Moonlight's Ambassador (Aileen Travers Book 3)(79)



"Deal."

He sighed and looked up at me. "I have a feeling I'm going to regret this."

"Only if I'm right."

He shook his head.

*

Catherine's room looked like a unicorn had thrown up in it. It was a frilly, pink, purple, and blue mess. Not exactly a room I pictured a companion occupying.

"This was her room?" I asked in a skeptical voice. It looked more like a preteen’s.

The bed was wood carved with four posts that she’d hung gauzy sheets from. The coverlet was white, and there were pink and blue pillows at the head of the bed. It was a princess bed—the kind that featured in many a young girls' fantasies growing up.

She had a makeup table, one covered in various shades of eyeshadow, lipstick and nail polish. There were also stuffed animals all over the place.

Nathan looked around and nodded. "Yeah, this is hers. Anton always complained about feeling out of place every time he visited her here."

"What was their relationship like?" I asked, curious. He had seemed to have a great deal of feeling for her, but that could also have been the shock of her death.

"Fraught with tension." Nathan circled the room in the other direction.

"Really?"

"Yeah, they were a bad match. We all knew it, but nobody interferes with companions."

"The vamp code?" I asked with a sly smile.

He snorted. "Something like that. Anton's never been one to be tied down to one person. She was his companion, but he also had others. She was the jealous sort. It created a lot of tension."

"I thought it was an exclusive relationship," I said.

"It's exclusive one way. The vampire partner doesn't have the same restrictions. Some vampires see humans as little more than pets. You can feel affection for your pet, but they often won't let themselves feel more." He eyed a picture of a young Catherine with her friends in a pink, glittery frame with a hint of distaste.

"Sounds charming," I said, my voice sarcastic.

"Hm. Yeah. When you live as long as we do, it grows wearying to watch people die. After a while, it just doesn't seem worth the effort to get close only to have their light blink out in a flicker of a moment," he said. There was a hint of sadness in his voice, lingering behind his eyes that made me think the observation was a personal one. "Most of our families have long since died. A few of us track our descendants, check in on them from time to time. Even that becomes difficult after a while."

"Sounds like a lonely existence." One I would share in a few decades. It was something I tried not to think about. What would this world be like without my parents in it? My sister? My niece? How would I bear it when every person I'd known had gone into death's embrace? It was enough to keep me up at night, which was why I tried to live in the moment. If I was lucky, I wouldn't share that fate for several decades.

"It is. Why do you think Liam has been so insistent you cut ties?" he asked, spearing me with a hard glance. "The longer you hold on, the harder it will be when they go. We've all experienced it."

"You gave up possibly decades of knowing your family to spare yourself a little pain?" I asked.

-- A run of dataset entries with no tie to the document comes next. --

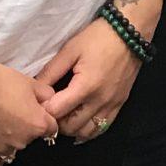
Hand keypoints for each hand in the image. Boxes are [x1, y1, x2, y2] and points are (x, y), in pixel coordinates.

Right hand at [0, 57, 58, 165]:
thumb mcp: (29, 81)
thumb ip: (46, 95)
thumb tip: (49, 101)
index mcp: (37, 124)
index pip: (50, 128)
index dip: (42, 117)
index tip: (33, 111)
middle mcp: (22, 141)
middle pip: (30, 139)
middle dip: (24, 127)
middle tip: (10, 111)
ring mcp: (2, 150)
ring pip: (12, 150)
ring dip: (9, 140)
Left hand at [38, 16, 142, 141]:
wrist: (130, 32)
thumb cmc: (98, 38)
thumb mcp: (70, 50)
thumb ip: (51, 71)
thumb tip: (35, 88)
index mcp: (85, 87)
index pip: (57, 112)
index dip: (44, 109)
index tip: (39, 102)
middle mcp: (99, 102)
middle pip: (71, 127)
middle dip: (56, 122)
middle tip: (50, 109)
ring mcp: (112, 105)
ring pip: (87, 132)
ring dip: (72, 128)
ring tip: (65, 115)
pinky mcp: (120, 104)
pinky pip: (102, 128)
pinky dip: (89, 129)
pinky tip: (80, 121)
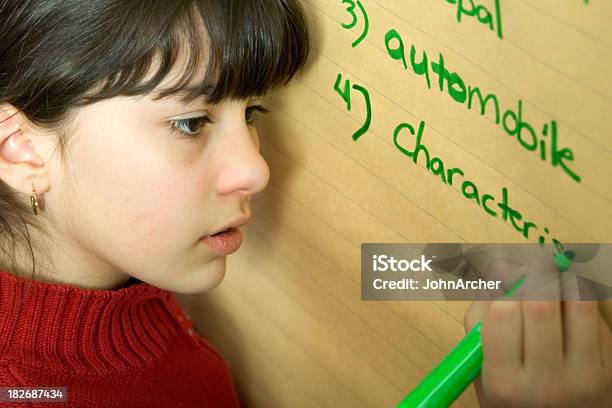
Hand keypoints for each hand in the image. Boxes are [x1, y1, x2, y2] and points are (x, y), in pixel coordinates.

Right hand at [464, 256, 611, 406]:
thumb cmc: (511, 391)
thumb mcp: (480, 365)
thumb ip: (481, 315)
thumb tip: (502, 265)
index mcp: (503, 382)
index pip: (503, 313)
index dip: (506, 287)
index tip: (509, 279)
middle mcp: (543, 384)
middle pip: (541, 305)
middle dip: (538, 274)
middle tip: (537, 265)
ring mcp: (581, 380)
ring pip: (578, 305)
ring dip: (565, 281)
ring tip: (556, 280)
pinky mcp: (607, 373)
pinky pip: (598, 319)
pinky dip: (584, 301)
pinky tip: (572, 306)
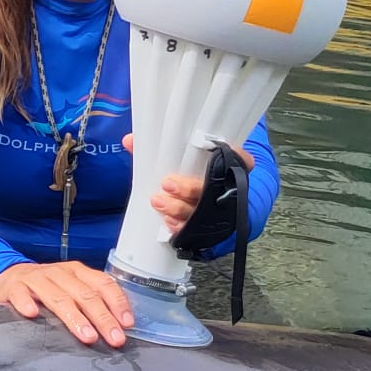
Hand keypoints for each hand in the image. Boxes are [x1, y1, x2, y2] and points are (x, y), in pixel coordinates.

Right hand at [0, 260, 132, 345]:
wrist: (8, 277)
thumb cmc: (46, 288)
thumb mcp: (71, 289)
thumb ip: (91, 302)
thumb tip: (118, 327)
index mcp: (77, 272)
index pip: (102, 283)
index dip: (117, 302)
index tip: (127, 323)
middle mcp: (59, 273)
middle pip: (84, 294)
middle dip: (102, 318)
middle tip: (114, 338)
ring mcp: (36, 279)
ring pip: (58, 297)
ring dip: (74, 317)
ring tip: (87, 336)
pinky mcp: (14, 287)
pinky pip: (21, 294)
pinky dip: (26, 303)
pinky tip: (33, 314)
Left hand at [121, 133, 254, 233]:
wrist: (213, 205)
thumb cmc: (195, 174)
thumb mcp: (182, 157)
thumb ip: (155, 147)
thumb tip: (129, 140)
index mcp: (230, 165)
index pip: (241, 159)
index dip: (233, 156)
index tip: (213, 151)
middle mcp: (229, 188)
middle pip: (212, 189)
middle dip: (189, 189)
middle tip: (168, 184)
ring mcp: (221, 211)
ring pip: (202, 212)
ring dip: (179, 209)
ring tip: (159, 202)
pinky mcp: (211, 229)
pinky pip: (197, 230)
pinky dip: (181, 227)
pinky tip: (168, 222)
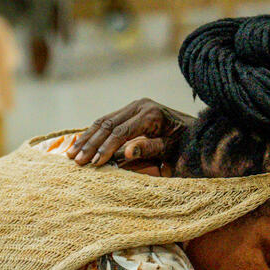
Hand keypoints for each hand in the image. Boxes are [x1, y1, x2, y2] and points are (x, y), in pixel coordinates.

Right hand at [69, 98, 192, 167]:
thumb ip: (150, 149)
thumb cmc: (187, 144)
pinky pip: (107, 121)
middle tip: (76, 161)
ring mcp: (135, 106)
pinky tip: (80, 144)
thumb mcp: (172, 149)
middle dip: (90, 144)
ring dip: (87, 138)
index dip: (105, 148)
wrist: (198, 133)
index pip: (121, 132)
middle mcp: (141, 106)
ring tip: (71, 155)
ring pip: (104, 121)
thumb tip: (125, 152)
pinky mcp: (131, 111)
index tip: (94, 163)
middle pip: (108, 124)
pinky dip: (93, 133)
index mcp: (150, 114)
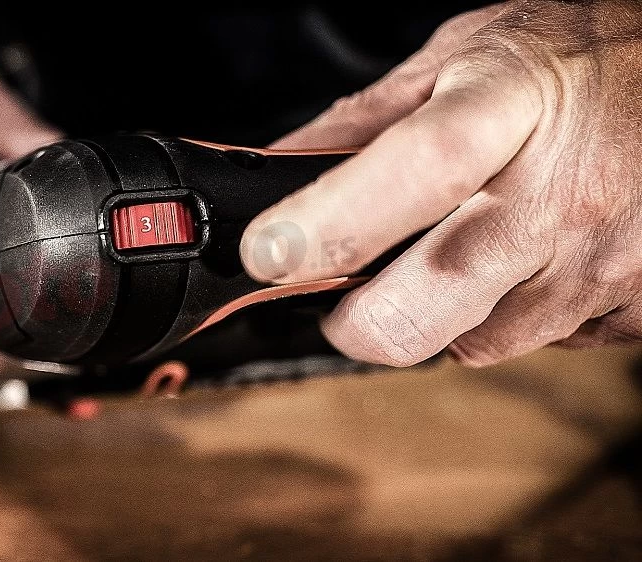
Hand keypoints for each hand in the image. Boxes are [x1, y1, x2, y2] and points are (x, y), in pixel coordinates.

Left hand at [241, 0, 641, 366]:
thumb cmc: (589, 59)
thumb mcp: (471, 53)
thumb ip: (369, 116)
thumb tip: (281, 167)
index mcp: (511, 107)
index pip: (415, 172)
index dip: (330, 222)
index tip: (267, 253)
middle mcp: (562, 194)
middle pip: (427, 304)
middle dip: (360, 320)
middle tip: (348, 292)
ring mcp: (604, 262)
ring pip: (473, 340)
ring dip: (444, 311)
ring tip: (472, 244)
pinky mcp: (636, 310)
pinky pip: (538, 343)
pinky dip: (511, 314)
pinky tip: (532, 261)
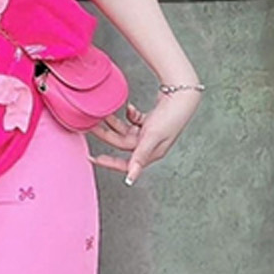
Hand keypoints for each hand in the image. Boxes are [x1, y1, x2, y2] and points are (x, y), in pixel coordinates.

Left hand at [87, 88, 202, 184]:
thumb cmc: (172, 117)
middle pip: (122, 142)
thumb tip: (130, 179)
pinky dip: (129, 114)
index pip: (126, 163)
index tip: (92, 158)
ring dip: (114, 122)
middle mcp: (149, 145)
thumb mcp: (153, 137)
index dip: (109, 162)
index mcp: (151, 153)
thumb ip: (139, 157)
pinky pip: (133, 121)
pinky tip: (129, 108)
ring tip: (103, 113)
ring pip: (125, 130)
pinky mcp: (150, 121)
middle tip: (91, 126)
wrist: (182, 94)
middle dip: (107, 134)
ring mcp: (149, 133)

"I know we seem cold to you," Nathan said, the humor that was normally in his voice absent. "It's not true. We experience things more deeply, more vividly. The deeper the connection, the greater the possibility of insanity when that connection is cut."

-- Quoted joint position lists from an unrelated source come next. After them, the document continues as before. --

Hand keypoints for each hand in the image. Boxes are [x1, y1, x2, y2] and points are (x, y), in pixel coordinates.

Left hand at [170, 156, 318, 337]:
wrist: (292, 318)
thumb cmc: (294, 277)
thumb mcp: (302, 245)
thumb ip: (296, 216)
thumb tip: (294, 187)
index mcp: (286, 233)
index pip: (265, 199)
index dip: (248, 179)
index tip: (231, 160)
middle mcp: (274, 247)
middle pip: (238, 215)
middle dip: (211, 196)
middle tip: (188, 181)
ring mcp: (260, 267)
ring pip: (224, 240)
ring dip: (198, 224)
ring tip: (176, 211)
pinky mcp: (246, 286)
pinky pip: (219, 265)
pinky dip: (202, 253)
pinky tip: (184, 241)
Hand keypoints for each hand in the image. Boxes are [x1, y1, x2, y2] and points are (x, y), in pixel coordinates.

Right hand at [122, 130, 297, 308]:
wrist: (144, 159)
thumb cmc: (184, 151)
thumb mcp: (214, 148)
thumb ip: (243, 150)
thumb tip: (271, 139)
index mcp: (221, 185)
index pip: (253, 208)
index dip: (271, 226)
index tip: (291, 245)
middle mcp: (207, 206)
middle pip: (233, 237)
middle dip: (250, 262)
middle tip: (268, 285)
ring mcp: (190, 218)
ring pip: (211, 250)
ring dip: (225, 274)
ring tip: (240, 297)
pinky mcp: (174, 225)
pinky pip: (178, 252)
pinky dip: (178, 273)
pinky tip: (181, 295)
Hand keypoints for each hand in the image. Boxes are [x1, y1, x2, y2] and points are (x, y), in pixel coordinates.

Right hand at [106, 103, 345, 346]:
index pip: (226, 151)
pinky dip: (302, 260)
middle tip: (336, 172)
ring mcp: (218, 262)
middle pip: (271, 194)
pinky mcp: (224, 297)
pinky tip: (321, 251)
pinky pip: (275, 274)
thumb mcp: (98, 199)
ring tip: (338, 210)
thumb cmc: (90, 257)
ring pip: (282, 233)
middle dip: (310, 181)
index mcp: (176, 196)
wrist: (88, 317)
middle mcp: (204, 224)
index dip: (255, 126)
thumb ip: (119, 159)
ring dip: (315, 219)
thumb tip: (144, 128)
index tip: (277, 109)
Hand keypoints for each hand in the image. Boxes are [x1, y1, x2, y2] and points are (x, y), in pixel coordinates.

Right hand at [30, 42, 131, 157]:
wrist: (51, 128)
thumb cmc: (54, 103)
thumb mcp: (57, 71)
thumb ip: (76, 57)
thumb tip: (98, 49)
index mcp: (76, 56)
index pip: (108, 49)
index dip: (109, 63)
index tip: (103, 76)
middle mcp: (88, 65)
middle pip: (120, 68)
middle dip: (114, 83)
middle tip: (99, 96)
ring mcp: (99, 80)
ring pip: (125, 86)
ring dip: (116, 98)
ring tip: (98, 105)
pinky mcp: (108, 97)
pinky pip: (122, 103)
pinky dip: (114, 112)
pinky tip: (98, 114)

I looked away from his piercing eyes. I was willing to take the chance. You didn't walk away just because you knew it was going to hurt someday. As a human, I knew my days could be cut short at any moment. That's why you had to live to the fullest, because one day there wouldn't be any more sunrises and you'd be left staring into the dark wondering if you did everything you could to enjoy the short time you had. I think these vampires had forgotten that. Maybe I would too, eventually. Maybe they were right, and I was courting insanity by clinging to my human family. Some risks were worth taking.

I stepped close to her makeup table and started riffling through the drawers.

"What are you doing?"

"Person like this, I'm betting she had a diary of some kind." It would fit with the woman who had put her stamp on this room.

I opened the last drawer and felt around it, coming up with nothing. Reaching further into the space, I patted along the back and felt along the top. My fingers brushed against a hard ridge. There was something there—something taped against the wood. I pulled it free and stood up.

A journal, a little bigger than my hand, rested in my hands. It had yellow stars on the front and one of those key latches.

I opened it, flipping to the last couple of entries. If there was anything useful in here, it would be towards the end.



He visited me again last night. I worry sometimes that we're letting our feelings get in the way of what's important. Once we have the kiss, there will be no reason to sneak around. He keeps saying it won't be long now, that he has a plan. I hope so. This charade is becoming tiring.



Two days later, there was another entry.



He's asked me to lie for him. I couldn't deny him, even as my doubts are creeping in. What if my patron finds out? What if the rest of the enforcers are onto us? I don't like how the head enforcer, Liam, questioned me—like he knew I was lying.